# OCR with Google Tesseract
Reading legal PDFs with OCR

## Import libraries
Install dependencies

In [1]:
#!pip install pytesseract pdf2image

Import libraries

In [13]:
import requests
from pdf2image import convert_from_bytes
import pytesseract
import pandas as pd

## Data
Get caselaw data containing pdf URLs

In [3]:
data_path = "./data/caselaw_data.csv"
df = pd.read_csv(data_path)

A method for reading the PDF from URL

In [4]:
def get_pdf(url: str) -> bytes:
    """Fetches PDF based on URL."""
    response = requests.get(url)
    response.raise_for_status()
    
    return response.content

## Perform OCR
A method for converting PDF to images

In [5]:
def pdf2image(pdf_path: str, dpi=150) -> list: return convert_from_bytes(pdf_path, dpi)

A method for converting images into text

In [6]:
def images2text(images: list, verbose=False) -> str:
    """Converts images into text with Google's Tesseract."""
    pages_text = []
    for page_number, img in enumerate(images, start=1):
        text = pytesseract.image_to_string(img)
        pages_text.append(text)
        if verbose: print(f"Processed page {page_number}")

    return "\n".join(pages_text)

Extract text from PDFs

In [7]:
document_texts = []
for idx, pdf_url in enumerate(df["pdf_url"], start=1):
    pdf = get_pdf(pdf_url)
    images = pdf2image(pdf)
    text = images2text(images)
    document_texts.append(text)
    print(f"({idx}/{len(df)}) Processed pdf: {pdf_url}")

━━━━━━━━━━━━━━━━

_TASKS TO COMPLETE_
• 1. Write out the stretch of the OCR notebook from "## Perform OCR" through "text = pytesseract.image_to_string(img)".
• 2. In the OCR notebook, what default DPI does the pdf2image function use?

[Pose landmark coordinates]
━━━━━━━━━━━━━━━━

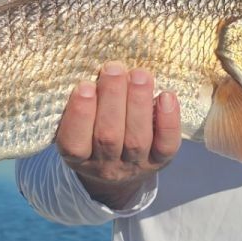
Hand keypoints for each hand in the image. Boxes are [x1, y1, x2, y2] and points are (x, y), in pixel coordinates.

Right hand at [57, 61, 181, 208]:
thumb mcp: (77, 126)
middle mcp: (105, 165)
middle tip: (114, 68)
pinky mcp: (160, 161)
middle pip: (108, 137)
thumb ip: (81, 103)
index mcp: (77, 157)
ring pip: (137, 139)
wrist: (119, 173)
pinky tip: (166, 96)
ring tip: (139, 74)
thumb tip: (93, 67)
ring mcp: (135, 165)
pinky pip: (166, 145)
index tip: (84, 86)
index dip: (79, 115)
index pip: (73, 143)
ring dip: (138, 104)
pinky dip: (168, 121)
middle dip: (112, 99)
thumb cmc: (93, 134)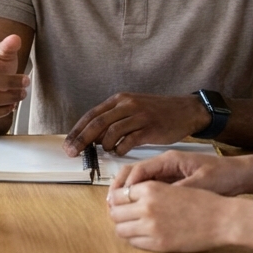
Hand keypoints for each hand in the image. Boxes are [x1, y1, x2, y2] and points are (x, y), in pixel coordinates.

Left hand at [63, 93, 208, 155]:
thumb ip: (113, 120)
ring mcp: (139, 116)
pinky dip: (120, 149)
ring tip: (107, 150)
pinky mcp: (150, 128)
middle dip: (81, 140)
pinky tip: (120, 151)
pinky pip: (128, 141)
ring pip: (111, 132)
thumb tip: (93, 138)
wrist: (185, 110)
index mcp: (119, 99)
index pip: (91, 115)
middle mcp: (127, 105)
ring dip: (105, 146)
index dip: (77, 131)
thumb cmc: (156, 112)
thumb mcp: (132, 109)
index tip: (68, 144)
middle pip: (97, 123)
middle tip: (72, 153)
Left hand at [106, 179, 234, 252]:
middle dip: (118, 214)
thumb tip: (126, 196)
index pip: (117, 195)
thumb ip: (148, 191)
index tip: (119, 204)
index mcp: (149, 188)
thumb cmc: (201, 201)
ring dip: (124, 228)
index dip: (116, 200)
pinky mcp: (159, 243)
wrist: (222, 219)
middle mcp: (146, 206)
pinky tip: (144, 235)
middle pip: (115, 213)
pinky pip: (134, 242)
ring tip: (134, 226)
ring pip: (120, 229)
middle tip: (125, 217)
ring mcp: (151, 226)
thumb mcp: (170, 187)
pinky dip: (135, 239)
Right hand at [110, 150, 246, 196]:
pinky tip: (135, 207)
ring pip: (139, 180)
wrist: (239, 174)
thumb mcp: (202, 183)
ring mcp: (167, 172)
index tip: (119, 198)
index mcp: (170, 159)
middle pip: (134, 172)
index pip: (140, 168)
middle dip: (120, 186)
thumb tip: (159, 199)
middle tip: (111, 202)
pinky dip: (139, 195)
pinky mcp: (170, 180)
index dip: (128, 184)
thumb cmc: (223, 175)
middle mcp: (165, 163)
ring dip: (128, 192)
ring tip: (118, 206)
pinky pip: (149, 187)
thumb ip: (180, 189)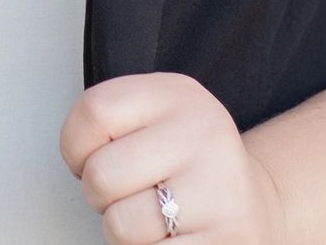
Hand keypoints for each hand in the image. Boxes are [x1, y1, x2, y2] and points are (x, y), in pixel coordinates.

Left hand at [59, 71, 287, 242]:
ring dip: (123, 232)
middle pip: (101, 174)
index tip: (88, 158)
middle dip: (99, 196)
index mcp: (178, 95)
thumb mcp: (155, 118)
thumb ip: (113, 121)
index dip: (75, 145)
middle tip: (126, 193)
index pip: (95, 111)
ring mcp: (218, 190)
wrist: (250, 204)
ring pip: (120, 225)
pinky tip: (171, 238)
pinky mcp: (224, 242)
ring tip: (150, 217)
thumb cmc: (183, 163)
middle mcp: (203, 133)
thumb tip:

━━━━━━━━━━━━━━━━

_LIST OF SOLUTIONS_
• 1.
## Perform OCR
A method for converting PDF to images

In [5]:
def pdf2image(pdf_path: str, dpi=150) -> list: return convert_from_bytes(pdf_path, dpi)

A method for converting images into text

In [6]:
def images2text(images: list, verbose=False) -> str:
    """Converts images into text with Google's Tesseract."""
    pages_text = []
    for page_number, img in enumerate(images, start=1):
        text = pytesseract.image_to_string(img)

• 2. 150